→ QUOTED PASSAGE
------------------------
[cairo] Cairo 1.3 performance loss

Mon Jan 29 03:25:13 PST 2007

Hi,

On Thu, 2007-01-25 at 09:06 -0800, Carl Worth wrote:
> On Wed, 24 Jan 2007 15:48:55 +0200, Jorn Baayen wrote:
> > Comparing cairo 1.2.4 and 1.3.12 on ARM, a performance loss of 2% is
> > observed when drawing GTK+ widgets[1]. On closer inspection, it turns
> > out that the new tessellator may be to blame.
> ...
> > [1] http://folks.o-hand.com/~jorn/cairo-benchmarks/
> 
> I see a lot of different profiles and things there. Can you guide me
> through your analysis in a bit more detail? Where do you see the 2%
> performance change? And where do you make a connection with the
> tessellator?

What we're looking here is at the output and profiles of the following
tests:

Constantly redrawing
 o an empty GtkEntry (results in $CAIRO_VERSION/gtkentry/)
 o a non-empty GtkLabel (results in $CAIRO_VERSION/gtklabel/)
for one minute. The amount of times the widget was redrawn is written to
timewidgets.txt.

While a test is run, oprofile runs. The full oprofile profile is dumped
in full-profile.txt (in the same dir as above), and for convenience the
individual profiles of cairo, pango, and gtk are also dumped in separate
files.

The versions of other libraries in the stack are constant. These
include:
o Pango 1.15.2
o Gtk+ 2.10.6 (And GTK+ 2.6.7 in 'no-cairo')

Now, if we look at the GtkEntry drawing test for cairo 1.2.4, we see
that a GtkEntry was drawn 6181 times. This figure is 6035 for cairo
1.3.12, which is a loss of ~ 2%.

(But if we look at GtkLabel for the same cairo versions, we get the
numbers 733 and 750, representing a performance gain of ~ 2%.)

The connection with the tessellator I make as follows. If we look at the
full profiles (full-report.txt) for GtkEntry drawing, we see that, for
cairo 1.2.4, cairo_traps_tessellate_polygon() takes up 0.17% of the time
spent in all functions over the whole system stack. For cairo 1.3.12,
cairo_bentley_ottmann_tessellate_polygon() takes 0.54%. More on this
later.

> 
> > Whereas _cairo_traps_tessellate_polygon() takes up 0.17% of the overall
> > system profile (1.9% in the cairo profile) in 1.2.4,
> > _cairo_bentley_ottmann_tessellate_polygon() takes up 0.54% of the
> > overall system profile (7.1% in the cairo profile) in 1.3.12.
------------------------
→ LISTED ENTRIES

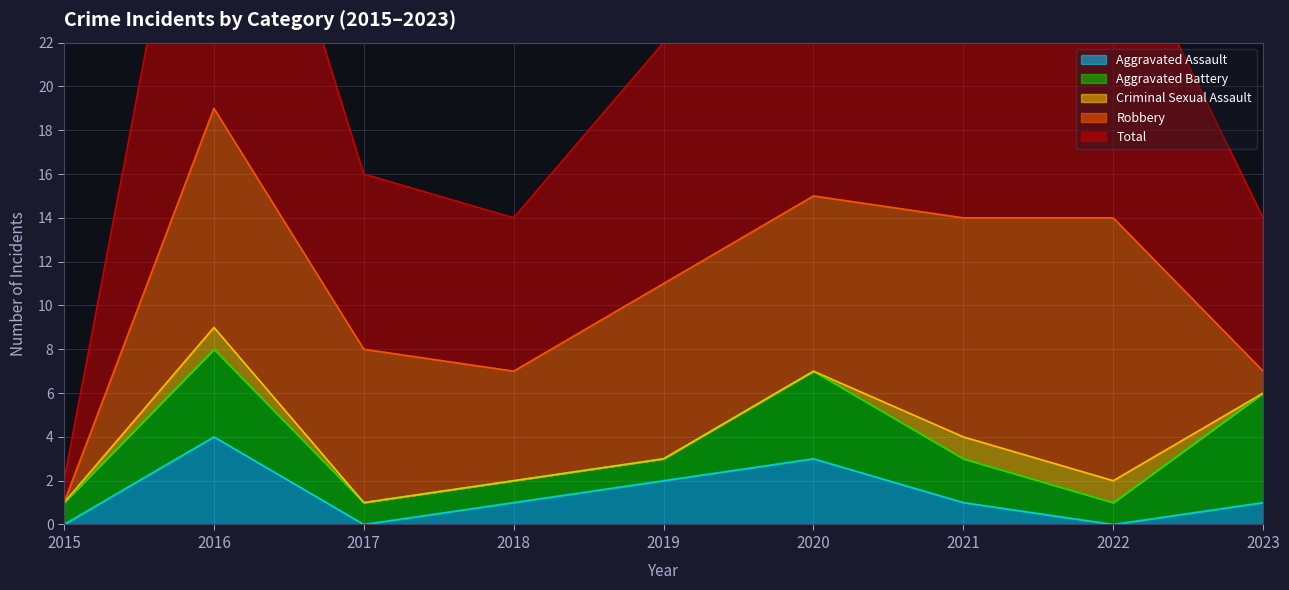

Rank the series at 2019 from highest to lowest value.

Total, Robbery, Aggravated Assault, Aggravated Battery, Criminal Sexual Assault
------------------------
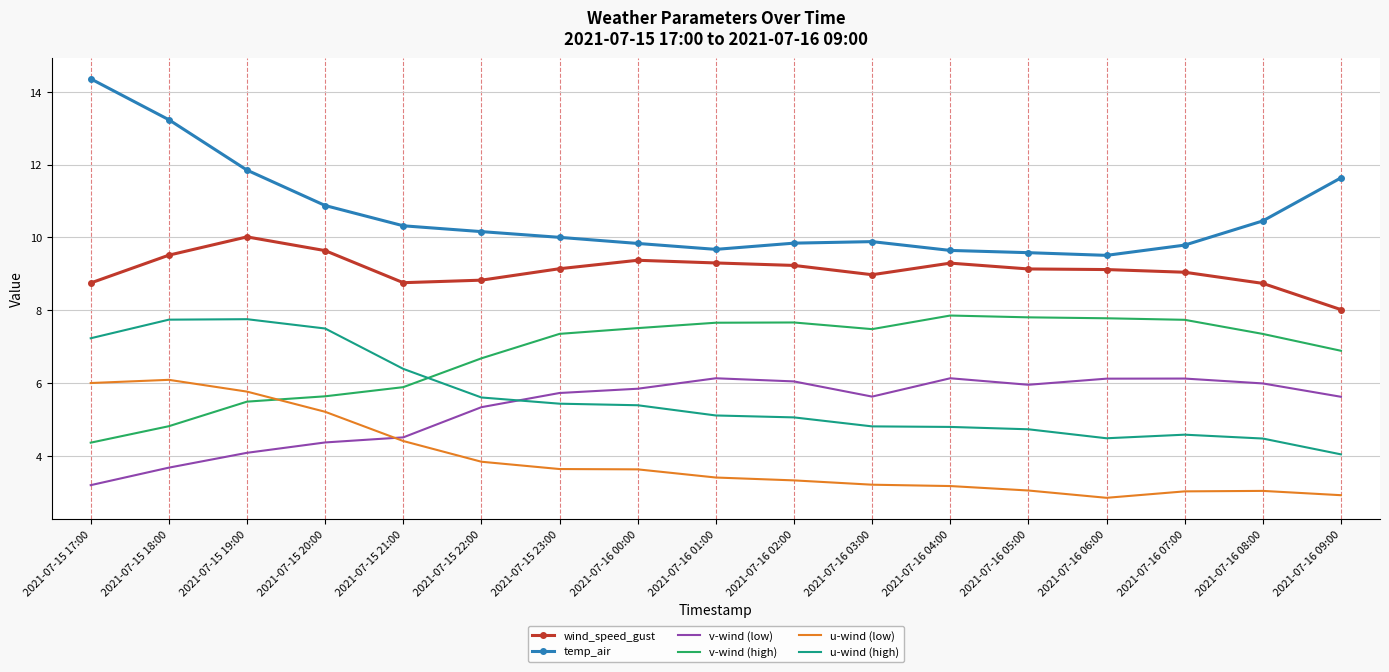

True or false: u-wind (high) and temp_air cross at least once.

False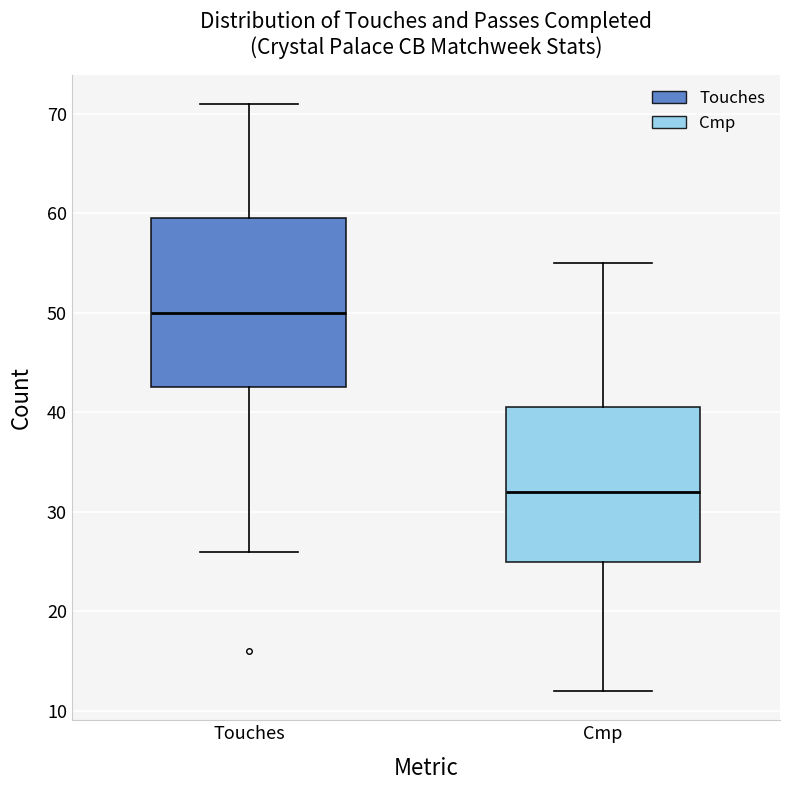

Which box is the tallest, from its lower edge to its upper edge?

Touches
------------------------
→ WORK TO COMPLETE
**A)** For each statement, answer yes or no according to the cairo performance message, and quote the words that decide it.
(i) With cairo 1.2.4, a GtkEntry was drawn 6181 times.
(ii) Each test redraws the widget for five minutes.
(iii) The versions of the other libraries in the stack differ from test to test.
**B)** In the cairo performance message, what share of the cairo profile does _cairo_bentley_ottmann_tessellate_polygon() take up in 1.3.12?
The records bear no relation to the cairo performance message.

→ RESULTS IN ORDER
**A)**
(i) Yes: "we see that a GtkEntry was drawn 6181 times"
(ii) No: "for one minute"
(iii) No: "The versions of other libraries in the stack are constant."

**B)** 7.1%